I feel like a guy with a lot of demands on his time. In addition to spending 45 hours a week at work (5 of which are lunch but I’m still stuck in Delaware), plus another hour plus each day commuting, I already feel pretty drained. Couple that with engaging passions like the writing, and trying to spend time with my wife and I don’t often feel like I have time for anyone else. I enjoy the occasional social interaction, life group and church, monthly poker, and indeed even find these times restorative, but I’m not looking to add a whole bunch more to my life. When it gets to the weekend there’s either honey-do, my own projects, or frankly most weekends just rest and restoration.

And I’m a bit of a curmudgeon at heart. I tend to care only what a specific few people care about me, and the rest’s opinion matters very little. I’ve never been the sort of person who cares what my neighbor thinks of my lawn (breaking social contract perhaps) and in fact think the fact that they’d have an opinion on anything I do to be demonstrably ridiculous (except loud noise at night because that’s just rude, this isn’t a college neighborhood).

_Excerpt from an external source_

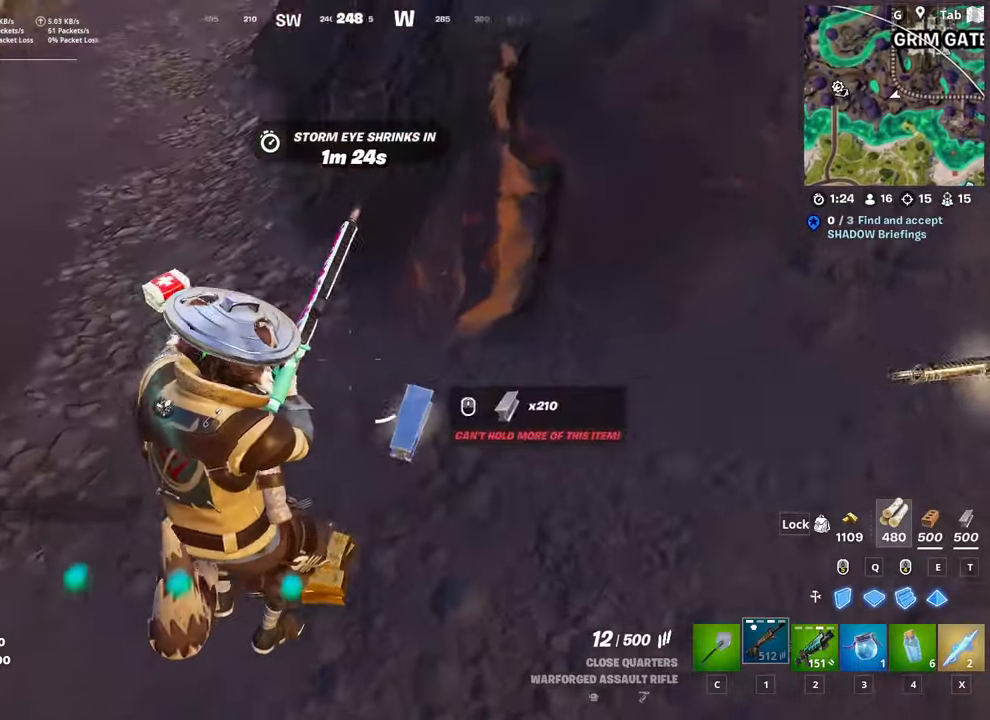
{"keys": ["w"], "mouse": [], "mouse_move": "still", "events": [[100, "a", "down"], [150, "mouse_wheel", "up"], [300, "a", "up"]]}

If I see making friends with the neighbors as simply fulfilling a need for social interaction, then I’m already quite satisfied with my friends, my church, my co-workers, that I don’t really need anything else.

But what about seeing my neighbors as a kind of mission, another opportunity to spread the word of God to the people around me. I think a lot about the fact that I don’t really have much of a place to spread God’s love, work is predominantly Christian (at least the people I interact with), and aside from a couple of specific friends I will probably be having lifelong conversations with, I don’t have a lot of opportunities to simply be helpful to people.

Except I totally do.

I don’t know about choosing where you live specifically as a mission, something Rich touched on Sunday, but there’s plenty of mission to be had wherever you are. Clintonville’s a pretty nice place to live but everywhere has problems, people in need, or even just relationships that can be better.

For me, at least at first, it would probably be easier to build on something I already do, invite a neighbor to the monthly poker game, maybe time our daily klaw (that’s walk backwards so the dog doesn’t know what it is) so we can walk with our next door neighbors (assuming our dogs can learn to get along).

This is an area in which I feel personally challenged, which has the advantage of having a lot to write about, even if I don’t particularly know how to fix it at the moment. A lot of my life the last couple of years has been softening around people, not being so quick to judge, and to be more willing to give of myself, and to receive help (which Rich correctly assesses is actually harder to do).

How about you? Do you find interacting with neighbors comes naturally, or is it something you really have to work at?